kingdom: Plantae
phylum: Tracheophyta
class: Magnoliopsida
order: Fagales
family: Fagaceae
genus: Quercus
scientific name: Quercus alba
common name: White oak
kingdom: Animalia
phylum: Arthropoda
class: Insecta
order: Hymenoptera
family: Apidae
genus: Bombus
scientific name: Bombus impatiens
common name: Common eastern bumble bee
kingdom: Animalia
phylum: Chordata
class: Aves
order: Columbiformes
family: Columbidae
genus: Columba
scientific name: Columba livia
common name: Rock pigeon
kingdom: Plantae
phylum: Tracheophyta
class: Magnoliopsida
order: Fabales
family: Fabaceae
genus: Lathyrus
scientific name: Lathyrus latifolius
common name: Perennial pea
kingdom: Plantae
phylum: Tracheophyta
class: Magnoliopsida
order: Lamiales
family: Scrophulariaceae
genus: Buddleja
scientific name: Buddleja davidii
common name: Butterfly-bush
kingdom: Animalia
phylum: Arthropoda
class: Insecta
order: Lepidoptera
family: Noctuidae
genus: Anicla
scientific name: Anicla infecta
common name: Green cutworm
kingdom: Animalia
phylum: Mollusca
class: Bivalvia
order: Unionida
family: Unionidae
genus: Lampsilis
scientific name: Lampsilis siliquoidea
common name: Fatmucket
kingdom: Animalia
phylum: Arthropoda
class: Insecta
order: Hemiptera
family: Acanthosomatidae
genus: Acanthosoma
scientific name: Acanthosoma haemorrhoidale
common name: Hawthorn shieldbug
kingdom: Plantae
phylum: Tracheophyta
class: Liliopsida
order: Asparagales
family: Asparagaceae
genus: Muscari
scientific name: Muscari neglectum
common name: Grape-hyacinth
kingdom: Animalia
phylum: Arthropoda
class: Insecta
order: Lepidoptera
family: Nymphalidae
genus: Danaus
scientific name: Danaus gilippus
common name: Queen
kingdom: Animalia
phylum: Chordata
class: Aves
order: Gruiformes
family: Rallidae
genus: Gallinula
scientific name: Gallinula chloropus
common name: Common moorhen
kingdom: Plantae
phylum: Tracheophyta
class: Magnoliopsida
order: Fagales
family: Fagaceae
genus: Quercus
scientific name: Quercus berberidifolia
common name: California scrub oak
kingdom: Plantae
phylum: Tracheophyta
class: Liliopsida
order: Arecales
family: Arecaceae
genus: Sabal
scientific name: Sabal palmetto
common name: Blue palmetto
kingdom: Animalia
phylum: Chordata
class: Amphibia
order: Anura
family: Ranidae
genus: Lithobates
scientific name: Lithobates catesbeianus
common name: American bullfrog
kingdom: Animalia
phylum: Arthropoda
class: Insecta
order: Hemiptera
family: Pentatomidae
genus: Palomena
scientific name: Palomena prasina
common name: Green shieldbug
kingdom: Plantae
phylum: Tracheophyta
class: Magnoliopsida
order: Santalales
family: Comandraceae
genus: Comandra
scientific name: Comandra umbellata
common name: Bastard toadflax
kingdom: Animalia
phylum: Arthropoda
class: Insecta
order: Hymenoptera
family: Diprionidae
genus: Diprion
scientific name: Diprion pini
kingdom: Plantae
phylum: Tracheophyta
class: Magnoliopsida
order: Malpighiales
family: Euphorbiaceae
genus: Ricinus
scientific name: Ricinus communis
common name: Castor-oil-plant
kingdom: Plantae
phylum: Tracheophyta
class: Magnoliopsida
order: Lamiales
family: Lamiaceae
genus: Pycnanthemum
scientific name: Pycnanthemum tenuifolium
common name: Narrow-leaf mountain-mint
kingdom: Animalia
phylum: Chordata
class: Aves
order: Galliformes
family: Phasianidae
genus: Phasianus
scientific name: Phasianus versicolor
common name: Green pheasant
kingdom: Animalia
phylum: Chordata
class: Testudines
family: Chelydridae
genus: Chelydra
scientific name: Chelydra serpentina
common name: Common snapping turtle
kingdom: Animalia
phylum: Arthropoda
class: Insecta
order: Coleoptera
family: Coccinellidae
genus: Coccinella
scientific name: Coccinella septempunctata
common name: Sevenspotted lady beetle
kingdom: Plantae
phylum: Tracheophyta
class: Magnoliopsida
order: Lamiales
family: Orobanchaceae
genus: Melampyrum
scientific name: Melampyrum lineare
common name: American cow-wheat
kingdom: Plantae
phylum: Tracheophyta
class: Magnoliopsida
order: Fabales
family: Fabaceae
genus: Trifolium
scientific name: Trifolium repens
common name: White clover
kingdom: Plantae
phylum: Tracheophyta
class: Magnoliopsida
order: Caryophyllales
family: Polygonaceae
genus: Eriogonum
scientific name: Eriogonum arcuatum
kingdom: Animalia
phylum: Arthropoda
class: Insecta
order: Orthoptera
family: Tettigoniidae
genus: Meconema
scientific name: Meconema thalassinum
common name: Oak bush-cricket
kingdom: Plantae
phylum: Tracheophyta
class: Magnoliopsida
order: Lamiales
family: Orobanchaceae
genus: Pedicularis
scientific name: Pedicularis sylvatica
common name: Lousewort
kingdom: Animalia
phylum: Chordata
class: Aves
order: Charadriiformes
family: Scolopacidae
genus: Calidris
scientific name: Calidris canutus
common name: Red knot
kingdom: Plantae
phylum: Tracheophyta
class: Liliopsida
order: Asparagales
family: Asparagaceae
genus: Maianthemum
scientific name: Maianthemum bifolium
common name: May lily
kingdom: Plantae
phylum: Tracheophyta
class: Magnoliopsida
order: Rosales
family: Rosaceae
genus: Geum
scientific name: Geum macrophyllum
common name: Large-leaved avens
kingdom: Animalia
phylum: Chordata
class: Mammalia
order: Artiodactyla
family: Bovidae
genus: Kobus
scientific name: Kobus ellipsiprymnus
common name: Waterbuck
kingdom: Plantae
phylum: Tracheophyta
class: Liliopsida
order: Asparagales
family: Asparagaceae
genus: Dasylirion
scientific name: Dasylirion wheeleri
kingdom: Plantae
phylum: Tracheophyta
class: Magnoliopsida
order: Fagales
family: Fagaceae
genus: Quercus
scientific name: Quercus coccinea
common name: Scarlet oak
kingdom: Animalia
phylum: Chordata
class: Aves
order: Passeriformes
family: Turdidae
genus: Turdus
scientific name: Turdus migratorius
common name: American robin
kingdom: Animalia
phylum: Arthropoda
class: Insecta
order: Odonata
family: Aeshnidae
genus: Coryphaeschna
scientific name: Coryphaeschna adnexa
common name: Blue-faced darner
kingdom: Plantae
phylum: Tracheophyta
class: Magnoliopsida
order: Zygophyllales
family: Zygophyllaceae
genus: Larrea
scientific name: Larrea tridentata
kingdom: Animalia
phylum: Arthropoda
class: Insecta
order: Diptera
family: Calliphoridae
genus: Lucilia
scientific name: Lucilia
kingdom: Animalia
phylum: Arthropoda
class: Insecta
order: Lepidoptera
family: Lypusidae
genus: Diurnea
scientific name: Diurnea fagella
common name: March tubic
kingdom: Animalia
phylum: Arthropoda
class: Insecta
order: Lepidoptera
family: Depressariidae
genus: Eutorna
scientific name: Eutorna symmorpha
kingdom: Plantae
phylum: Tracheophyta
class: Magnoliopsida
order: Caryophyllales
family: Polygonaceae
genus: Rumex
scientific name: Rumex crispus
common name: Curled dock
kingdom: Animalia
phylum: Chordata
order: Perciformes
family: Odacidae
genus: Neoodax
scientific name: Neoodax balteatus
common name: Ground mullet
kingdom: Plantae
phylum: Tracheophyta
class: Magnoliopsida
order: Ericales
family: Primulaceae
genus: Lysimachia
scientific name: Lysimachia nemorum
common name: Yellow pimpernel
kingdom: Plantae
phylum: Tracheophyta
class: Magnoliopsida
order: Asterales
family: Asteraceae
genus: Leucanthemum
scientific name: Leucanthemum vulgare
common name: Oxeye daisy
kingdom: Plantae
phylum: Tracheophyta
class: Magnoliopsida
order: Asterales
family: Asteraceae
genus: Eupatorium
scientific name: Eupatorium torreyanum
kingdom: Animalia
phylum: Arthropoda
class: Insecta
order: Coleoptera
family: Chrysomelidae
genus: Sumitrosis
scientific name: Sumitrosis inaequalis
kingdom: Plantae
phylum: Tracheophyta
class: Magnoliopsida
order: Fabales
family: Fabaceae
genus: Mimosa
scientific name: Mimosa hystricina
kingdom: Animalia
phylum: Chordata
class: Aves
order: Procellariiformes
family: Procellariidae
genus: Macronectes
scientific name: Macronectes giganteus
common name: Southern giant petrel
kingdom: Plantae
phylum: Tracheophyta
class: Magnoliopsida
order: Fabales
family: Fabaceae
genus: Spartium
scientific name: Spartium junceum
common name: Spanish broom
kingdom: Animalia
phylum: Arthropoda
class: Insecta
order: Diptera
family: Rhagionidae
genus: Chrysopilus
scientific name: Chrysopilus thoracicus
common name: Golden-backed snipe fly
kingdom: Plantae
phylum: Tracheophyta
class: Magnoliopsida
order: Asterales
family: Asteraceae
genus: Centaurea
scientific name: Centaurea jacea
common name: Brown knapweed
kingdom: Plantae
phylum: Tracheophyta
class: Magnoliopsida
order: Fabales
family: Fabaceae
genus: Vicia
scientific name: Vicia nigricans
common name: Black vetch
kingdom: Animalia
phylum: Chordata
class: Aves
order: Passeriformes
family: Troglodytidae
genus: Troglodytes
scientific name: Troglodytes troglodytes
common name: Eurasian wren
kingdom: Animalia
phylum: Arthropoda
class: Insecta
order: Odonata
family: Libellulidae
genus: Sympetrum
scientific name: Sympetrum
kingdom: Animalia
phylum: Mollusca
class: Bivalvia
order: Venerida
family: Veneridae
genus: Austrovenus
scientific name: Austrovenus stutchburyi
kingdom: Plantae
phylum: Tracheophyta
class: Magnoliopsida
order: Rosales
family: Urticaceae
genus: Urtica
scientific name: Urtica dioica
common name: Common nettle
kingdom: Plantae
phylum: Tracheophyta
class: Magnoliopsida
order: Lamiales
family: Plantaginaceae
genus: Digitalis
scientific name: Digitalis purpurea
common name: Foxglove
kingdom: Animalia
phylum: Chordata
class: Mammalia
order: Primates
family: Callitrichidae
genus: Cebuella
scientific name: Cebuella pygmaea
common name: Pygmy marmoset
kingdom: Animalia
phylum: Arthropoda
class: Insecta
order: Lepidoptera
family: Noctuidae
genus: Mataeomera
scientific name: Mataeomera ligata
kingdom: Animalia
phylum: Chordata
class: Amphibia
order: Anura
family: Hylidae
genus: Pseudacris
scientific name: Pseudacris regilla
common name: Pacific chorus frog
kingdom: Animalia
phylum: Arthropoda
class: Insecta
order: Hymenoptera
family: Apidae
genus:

****************

Give the lines of the listing from the line with "scientific name: Dasylirion wheeleri" to the line with "genus: Coryphaeschna" as a numbered list, leaving out blank lines.

1. scientific name: Dasylirion wheeleri
2. kingdom: Plantae
3. phylum: Tracheophyta
4. class: Magnoliopsida
5. order: Fagales
6. family: Fagaceae
7. genus: Quercus
8. scientific name: Quercus coccinea
9. common name: Scarlet oak
10. kingdom: Animalia
11. phylum: Chordata
12. class: Aves
13. order: Passeriformes
14. family: Turdidae
15. genus: Turdus
16. scientific name: Turdus migratorius
17. common name: American robin
18. kingdom: Animalia
19. phylum: Arthropoda
20. class: Insecta
21. order: Odonata
22. family: Aeshnidae
23. genus: Coryphaeschna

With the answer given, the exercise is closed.